_REQUIRED WORK_. The entries that follow should be duplicated in full, without a single alteration.

_ENTRIES PROVIDED_.
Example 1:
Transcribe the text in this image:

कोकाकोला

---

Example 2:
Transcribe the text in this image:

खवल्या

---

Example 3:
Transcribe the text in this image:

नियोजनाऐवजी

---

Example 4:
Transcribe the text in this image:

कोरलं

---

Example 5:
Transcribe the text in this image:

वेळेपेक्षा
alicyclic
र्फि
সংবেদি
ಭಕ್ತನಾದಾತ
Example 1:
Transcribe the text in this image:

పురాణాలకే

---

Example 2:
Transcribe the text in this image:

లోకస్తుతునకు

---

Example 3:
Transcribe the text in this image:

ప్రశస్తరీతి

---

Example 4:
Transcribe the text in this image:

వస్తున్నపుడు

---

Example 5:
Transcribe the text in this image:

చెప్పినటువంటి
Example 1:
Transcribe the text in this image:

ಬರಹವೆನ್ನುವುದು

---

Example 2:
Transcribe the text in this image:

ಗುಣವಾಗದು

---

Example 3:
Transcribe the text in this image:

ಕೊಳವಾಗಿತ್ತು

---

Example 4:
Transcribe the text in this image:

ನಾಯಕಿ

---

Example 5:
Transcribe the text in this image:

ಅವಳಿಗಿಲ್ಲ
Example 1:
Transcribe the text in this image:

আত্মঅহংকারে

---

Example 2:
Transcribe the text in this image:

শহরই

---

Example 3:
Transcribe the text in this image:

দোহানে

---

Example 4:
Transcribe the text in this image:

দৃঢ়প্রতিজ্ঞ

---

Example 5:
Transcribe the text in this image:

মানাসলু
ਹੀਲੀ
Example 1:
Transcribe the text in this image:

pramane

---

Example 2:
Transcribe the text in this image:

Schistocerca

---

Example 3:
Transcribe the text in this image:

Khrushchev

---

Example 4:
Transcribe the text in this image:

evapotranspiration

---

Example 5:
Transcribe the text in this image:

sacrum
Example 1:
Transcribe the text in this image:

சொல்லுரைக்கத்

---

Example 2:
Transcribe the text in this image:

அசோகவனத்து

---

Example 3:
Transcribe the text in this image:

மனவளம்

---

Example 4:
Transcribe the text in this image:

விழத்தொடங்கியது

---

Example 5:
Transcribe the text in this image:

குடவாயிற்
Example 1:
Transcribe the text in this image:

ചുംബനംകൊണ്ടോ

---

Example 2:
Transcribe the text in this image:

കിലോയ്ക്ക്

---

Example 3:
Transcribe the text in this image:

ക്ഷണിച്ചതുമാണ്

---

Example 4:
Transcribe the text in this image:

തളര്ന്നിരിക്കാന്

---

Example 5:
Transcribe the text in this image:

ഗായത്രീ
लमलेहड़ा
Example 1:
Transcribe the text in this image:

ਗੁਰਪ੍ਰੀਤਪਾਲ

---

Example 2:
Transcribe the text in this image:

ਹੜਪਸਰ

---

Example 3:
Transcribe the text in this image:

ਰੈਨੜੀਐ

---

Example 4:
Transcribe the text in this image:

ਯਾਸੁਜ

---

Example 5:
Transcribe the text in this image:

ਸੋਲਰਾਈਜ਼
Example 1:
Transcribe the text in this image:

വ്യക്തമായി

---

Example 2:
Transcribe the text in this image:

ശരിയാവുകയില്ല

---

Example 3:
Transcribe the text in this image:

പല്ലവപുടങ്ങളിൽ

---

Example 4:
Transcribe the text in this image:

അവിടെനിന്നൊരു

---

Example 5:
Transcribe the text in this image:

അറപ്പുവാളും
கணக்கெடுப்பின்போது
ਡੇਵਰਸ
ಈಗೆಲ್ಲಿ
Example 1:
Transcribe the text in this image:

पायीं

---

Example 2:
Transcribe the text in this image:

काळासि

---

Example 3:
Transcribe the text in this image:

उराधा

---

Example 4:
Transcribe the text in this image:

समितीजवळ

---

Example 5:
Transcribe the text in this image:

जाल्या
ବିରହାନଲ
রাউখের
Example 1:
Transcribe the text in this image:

_COMPLETED TASK_.
Example 1:
Transcribe the text in this image:

कोकाकोला

---

Example 2:
Transcribe the text in this image:

खवल्या

---

Example 3:
Transcribe the text in this image:

नियोजनाऐवजी

---

Example 4:
Transcribe the text in this image:

कोरलं

---

Example 5:
Transcribe the text in this image:

वेळेपेक्षा
alicyclic
र्फि
সংবেদি
ಭಕ್ತನಾದಾತ
Example 1:
Transcribe the text in this image:

పురాణాలకే

---

Example 2:
Transcribe the text in this image:

లోకస్తుతునకు

---

Example 3:
Transcribe the text in this image:

ప్రశస్తరీతి

---

Example 4:
Transcribe the text in this image:

వస్తున్నపుడు

---

Example 5:
Transcribe the text in this image:

చెప్పినటువంటి
Example 1:
Transcribe the text in this image:

ಬರಹವೆನ್ನುವುದು

---

Example 2:
Transcribe the text in this image:

ಗುಣವಾಗದು

---

Example 3:
Transcribe the text in this image:

ಕೊಳವಾಗಿತ್ತು

---

Example 4:
Transcribe the text in this image:

ನಾಯಕಿ

---

Example 5:
Transcribe the text in this image:

ಅವಳಿಗಿಲ್ಲ
Example 1:
Transcribe the text in this image:

আত্মঅহংকারে

---

Example 2:
Transcribe the text in this image:

শহরই

---

Example 3:
Transcribe the text in this image:

দোহানে

---

Example 4:
Transcribe the text in this image:

দৃঢ়প্রতিজ্ঞ

---

Example 5:
Transcribe the text in this image:

মানাসলু
ਹੀਲੀ
Example 1:
Transcribe the text in this image:

pramane

---

Example 2:
Transcribe the text in this image:

Schistocerca

---

Example 3:
Transcribe the text in this image:

Khrushchev

---

Example 4:
Transcribe the text in this image:

evapotranspiration

---

Example 5:
Transcribe the text in this image:

sacrum
Example 1:
Transcribe the text in this image:

சொல்லுரைக்கத்

---

Example 2:
Transcribe the text in this image:

அசோகவனத்து

---

Example 3:
Transcribe the text in this image:

மனவளம்

---

Example 4:
Transcribe the text in this image:

விழத்தொடங்கியது

---

Example 5:
Transcribe the text in this image:

குடவாயிற்
Example 1:
Transcribe the text in this image:

ചുംബനംകൊണ്ടോ

---

Example 2:
Transcribe the text in this image:

കിലോയ്ക്ക്

---

Example 3:
Transcribe the text in this image:

ക്ഷണിച്ചതുമാണ്

---

Example 4:
Transcribe the text in this image:

തളര്ന്നിരിക്കാന്

---

Example 5:
Transcribe the text in this image:

ഗായത്രീ
लमलेहड़ा
Example 1:
Transcribe the text in this image:

ਗੁਰਪ੍ਰੀਤਪਾਲ

---

Example 2:
Transcribe the text in this image:

ਹੜਪਸਰ

---

Example 3:
Transcribe the text in this image:

ਰੈਨੜੀਐ

---

Example 4:
Transcribe the text in this image:

ਯਾਸੁਜ

---

Example 5:
Transcribe the text in this image:

ਸੋਲਰਾਈਜ਼
Example 1:
Transcribe the text in this image:

വ്യക്തമായി

---

Example 2:
Transcribe the text in this image:

ശരിയാവുകയില്ല

---

Example 3:
Transcribe the text in this image:

പല്ലവപുടങ്ങളിൽ

---

Example 4:
Transcribe the text in this image:

അവിടെനിന്നൊരു

---

Example 5:
Transcribe the text in this image:

അറപ്പുവാളും
கணக்கெடுப்பின்போது
ਡੇਵਰਸ
ಈಗೆಲ್ಲಿ
Example 1:
Transcribe the text in this image:

पायीं

---

Example 2:
Transcribe the text in this image:

काळासि

---

Example 3:
Transcribe the text in this image:

उराधा

---

Example 4:
Transcribe the text in this image:

समितीजवळ

---

Example 5:
Transcribe the text in this image:

जाल्या
ବିରହାନଲ
রাউখের
Example 1:
Transcribe the text in this image:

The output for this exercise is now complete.